The People’s Bank of China (PBOC) on Wednesday announced a 50-basis points (bps) cut in the amount of cash banks must hold as reserves from Feb. 5.

It was the biggest such cut in two years and will inject about $140 billion of cash into the banking system. China’s blue-chip CSI300 Index climbed 1.3% and Hong Kong’s Hang Seng benchmark was up 1.4% by the midday recess.

China’s yuan held steady against the US dollar.

The three sessions of rebound came after the blue chip index hit a five-year low last week as the world’s second-largest economy struggles with a fragile post-pandemic recovery, heavy local government debts and a weak property sector.

The PBOC on Wednesday also said it is widening the uses for commercial property lending by banks in its latest effort to ease a liquidity crunch facing troubled real estate firms.

“The latest PBOC announcements may be interpreted as the beginning of a policy pivot from previous reactive and piecemeal measures by investors, and they will continue to look for further signs and acts of policy support,” said Tao Wang, chief China economist at UBS Investment Bank.

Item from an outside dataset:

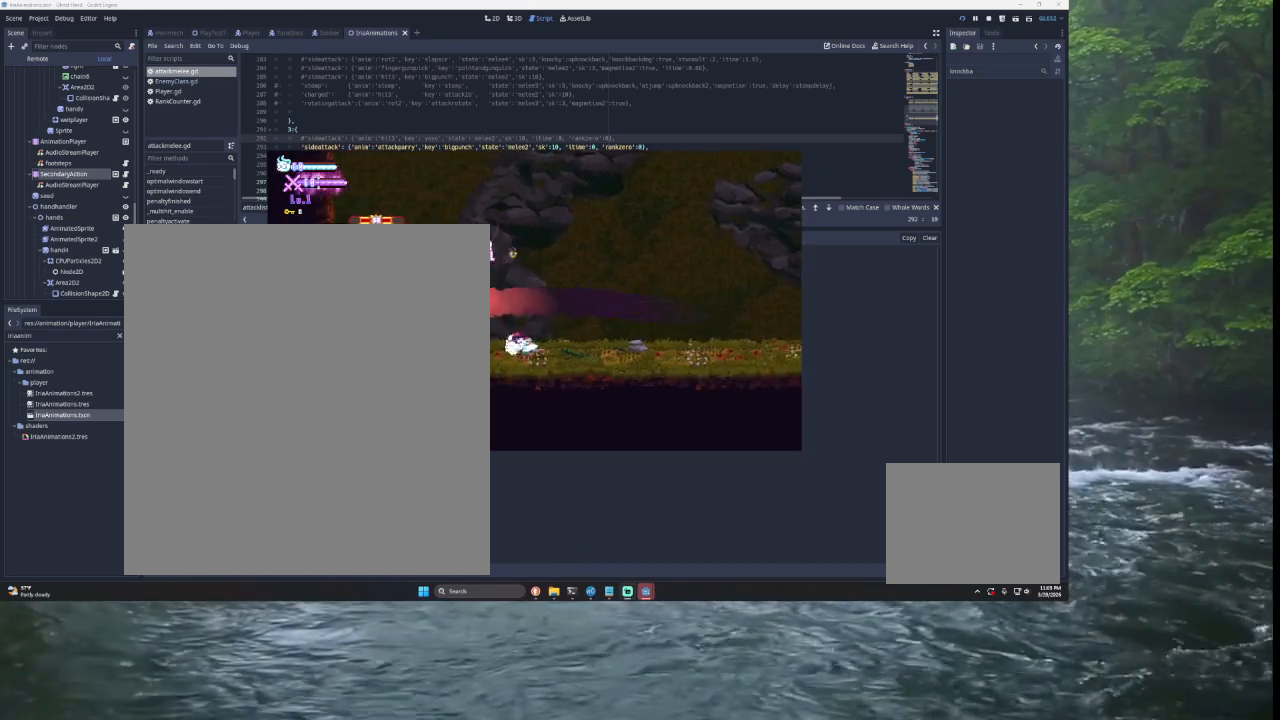
{"buttons": [], "left_stick": "right", "right_stick": "center", "events": [[100, "left_stick", "left"], [167, "L2", "down"], [167, "TRIANGLE", "down"], [200, "SQUARE", "down"], [333, "left_stick", "right"], [367, "L2", "up"], [467, "SQUARE", "up"], [500, "TRIANGLE", "up"]]}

Shares in real estate developers, infrastructure and communications jumped between 3.5% and 5% to lead the gains.

Foreign investors bought a net 4.4 billion yuan ($614.53 million) of Chinese shares via the Stock Connect so far on the day.

Beijing’s support pledges scrape China stocks from lows

State-owned enterprise stocks also shone, after an official of the Assets Supervision and Administration Commission of the State Council said China will include the effectiveness of market value management within the assessment of leaders of central state-owned enterprises.

The CSI Central State-owned Enterprises Composite Index jumped 2.8%, with China National Accord Medicines Corp and COFCO Capital Holdings both up by their 10% daily limits.

Still, Ting Lu, chief China economist at Nomura, belives more effective government support measures need to be taken and the latest economic dip is likely to worsen into the spring.

“We believe in the near term, the most effective policy is for Beijing to set up a special fund, perhaps with money directly from the PBOC (so it will be something like a quantitative easing), to help build delayed homes which are behind delivery schedule,” he said.

In Hong Kong, tech giants added 0.7% and mainland property developers surged 3.7%.